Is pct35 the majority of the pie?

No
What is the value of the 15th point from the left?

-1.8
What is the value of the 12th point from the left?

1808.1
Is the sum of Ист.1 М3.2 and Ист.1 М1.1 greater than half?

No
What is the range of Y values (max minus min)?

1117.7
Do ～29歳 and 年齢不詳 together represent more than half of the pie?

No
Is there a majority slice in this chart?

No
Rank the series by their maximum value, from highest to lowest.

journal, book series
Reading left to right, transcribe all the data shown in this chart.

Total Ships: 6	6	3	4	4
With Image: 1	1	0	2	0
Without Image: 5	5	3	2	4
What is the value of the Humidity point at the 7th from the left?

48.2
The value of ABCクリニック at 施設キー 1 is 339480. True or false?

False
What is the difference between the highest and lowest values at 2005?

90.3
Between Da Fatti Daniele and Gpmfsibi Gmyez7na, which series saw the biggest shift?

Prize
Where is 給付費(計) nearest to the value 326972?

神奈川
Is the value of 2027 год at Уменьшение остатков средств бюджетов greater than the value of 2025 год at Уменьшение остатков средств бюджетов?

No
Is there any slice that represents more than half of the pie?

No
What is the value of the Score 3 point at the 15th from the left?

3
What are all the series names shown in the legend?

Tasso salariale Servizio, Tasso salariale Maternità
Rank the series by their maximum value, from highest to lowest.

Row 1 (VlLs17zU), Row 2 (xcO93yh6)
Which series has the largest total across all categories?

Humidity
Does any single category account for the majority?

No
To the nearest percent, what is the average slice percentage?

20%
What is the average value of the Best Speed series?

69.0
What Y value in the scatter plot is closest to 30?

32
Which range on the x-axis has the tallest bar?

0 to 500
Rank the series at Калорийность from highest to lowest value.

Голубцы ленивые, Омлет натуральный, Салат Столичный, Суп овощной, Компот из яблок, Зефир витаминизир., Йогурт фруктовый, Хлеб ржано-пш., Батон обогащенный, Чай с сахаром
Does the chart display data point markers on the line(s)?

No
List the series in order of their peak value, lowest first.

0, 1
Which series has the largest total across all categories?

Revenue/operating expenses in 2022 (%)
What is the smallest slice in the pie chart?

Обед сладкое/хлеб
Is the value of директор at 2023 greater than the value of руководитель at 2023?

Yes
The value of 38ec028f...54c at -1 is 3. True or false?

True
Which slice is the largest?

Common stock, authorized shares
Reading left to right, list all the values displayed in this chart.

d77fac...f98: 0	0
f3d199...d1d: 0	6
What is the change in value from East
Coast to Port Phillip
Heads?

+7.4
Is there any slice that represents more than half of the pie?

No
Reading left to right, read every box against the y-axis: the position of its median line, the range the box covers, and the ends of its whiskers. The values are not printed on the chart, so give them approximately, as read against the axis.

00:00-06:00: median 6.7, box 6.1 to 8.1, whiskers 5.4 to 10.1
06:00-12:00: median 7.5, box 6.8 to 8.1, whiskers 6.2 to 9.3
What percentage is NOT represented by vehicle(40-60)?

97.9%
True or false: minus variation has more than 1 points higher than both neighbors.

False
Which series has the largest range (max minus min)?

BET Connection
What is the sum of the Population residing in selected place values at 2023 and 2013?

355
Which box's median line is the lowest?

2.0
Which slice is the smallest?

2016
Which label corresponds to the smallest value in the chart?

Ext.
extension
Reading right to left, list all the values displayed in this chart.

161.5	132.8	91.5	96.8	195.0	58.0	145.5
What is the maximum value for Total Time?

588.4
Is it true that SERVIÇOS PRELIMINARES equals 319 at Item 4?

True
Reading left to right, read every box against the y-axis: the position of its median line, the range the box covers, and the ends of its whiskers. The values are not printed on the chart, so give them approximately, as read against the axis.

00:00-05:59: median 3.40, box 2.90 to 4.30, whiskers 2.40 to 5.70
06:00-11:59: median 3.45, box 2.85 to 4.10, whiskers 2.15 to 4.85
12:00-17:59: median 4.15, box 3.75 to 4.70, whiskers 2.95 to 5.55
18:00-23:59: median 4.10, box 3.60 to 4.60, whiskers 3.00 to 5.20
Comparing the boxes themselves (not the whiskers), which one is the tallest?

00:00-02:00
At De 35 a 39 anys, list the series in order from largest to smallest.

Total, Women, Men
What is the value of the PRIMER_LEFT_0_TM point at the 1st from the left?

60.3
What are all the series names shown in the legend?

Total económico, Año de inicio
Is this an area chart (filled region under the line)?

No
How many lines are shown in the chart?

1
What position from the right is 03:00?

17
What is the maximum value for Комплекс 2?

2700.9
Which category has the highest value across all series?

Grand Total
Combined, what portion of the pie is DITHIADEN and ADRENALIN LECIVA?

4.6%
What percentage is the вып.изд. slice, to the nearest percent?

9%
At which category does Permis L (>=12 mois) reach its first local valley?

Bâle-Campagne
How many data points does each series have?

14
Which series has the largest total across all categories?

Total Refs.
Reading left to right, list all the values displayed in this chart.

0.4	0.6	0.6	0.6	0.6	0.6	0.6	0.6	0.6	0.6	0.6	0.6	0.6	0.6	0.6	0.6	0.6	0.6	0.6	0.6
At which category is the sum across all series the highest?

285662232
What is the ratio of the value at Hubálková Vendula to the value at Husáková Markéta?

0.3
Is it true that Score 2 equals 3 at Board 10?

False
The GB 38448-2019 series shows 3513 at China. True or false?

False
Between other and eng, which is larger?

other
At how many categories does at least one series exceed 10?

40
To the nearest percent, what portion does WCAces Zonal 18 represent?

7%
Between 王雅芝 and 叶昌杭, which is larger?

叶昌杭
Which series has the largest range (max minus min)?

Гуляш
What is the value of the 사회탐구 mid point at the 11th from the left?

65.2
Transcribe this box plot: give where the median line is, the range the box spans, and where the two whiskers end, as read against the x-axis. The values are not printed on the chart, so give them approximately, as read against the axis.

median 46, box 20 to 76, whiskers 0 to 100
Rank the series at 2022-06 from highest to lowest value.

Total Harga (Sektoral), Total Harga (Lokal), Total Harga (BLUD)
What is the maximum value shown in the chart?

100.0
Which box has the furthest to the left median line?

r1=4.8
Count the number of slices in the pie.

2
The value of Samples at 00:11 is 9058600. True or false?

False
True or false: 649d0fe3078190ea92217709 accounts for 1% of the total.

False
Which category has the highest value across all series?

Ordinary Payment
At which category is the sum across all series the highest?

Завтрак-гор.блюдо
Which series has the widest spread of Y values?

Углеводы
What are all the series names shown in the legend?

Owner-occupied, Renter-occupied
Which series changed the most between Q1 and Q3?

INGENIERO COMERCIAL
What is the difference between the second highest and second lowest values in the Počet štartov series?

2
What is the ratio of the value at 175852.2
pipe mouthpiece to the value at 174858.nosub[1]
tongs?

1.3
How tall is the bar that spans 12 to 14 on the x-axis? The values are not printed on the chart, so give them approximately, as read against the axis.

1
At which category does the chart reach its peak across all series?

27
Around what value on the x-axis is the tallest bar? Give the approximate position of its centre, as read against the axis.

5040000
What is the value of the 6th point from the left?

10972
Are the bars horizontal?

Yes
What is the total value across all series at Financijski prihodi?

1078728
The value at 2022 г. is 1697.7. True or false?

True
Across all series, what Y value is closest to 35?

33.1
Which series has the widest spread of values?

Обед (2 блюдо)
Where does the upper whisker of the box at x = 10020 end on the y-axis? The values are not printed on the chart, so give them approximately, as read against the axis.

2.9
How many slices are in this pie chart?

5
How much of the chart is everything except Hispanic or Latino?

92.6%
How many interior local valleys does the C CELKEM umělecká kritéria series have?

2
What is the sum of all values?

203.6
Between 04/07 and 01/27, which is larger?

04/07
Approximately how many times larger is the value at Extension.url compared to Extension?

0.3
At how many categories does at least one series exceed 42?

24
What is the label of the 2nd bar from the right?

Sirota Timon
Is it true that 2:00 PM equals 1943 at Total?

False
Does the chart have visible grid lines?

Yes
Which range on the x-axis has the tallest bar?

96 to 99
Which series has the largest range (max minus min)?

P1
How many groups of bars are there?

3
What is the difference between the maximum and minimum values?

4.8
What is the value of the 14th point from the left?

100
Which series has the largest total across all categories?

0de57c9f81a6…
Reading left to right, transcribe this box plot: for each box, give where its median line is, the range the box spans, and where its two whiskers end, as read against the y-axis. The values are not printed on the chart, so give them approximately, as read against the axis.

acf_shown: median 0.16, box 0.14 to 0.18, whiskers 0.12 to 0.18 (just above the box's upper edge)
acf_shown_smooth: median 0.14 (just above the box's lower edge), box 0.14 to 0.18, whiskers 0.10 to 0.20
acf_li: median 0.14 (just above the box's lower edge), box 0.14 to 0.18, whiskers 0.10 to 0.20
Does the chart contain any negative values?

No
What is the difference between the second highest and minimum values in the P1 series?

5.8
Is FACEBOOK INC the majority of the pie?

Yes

────────────────

Reproduce word for word the stretch of material from its very start through the line containing "Is the sum of Ист.1", including that line.

Is pct35 the majority of the pie?

No
What is the value of the 15th point from the left?

-1.8
What is the value of the 12th point from the left?

1808.1
Is the sum of Ист.1 М3.2 and Ист.1 М1.1 greater than half?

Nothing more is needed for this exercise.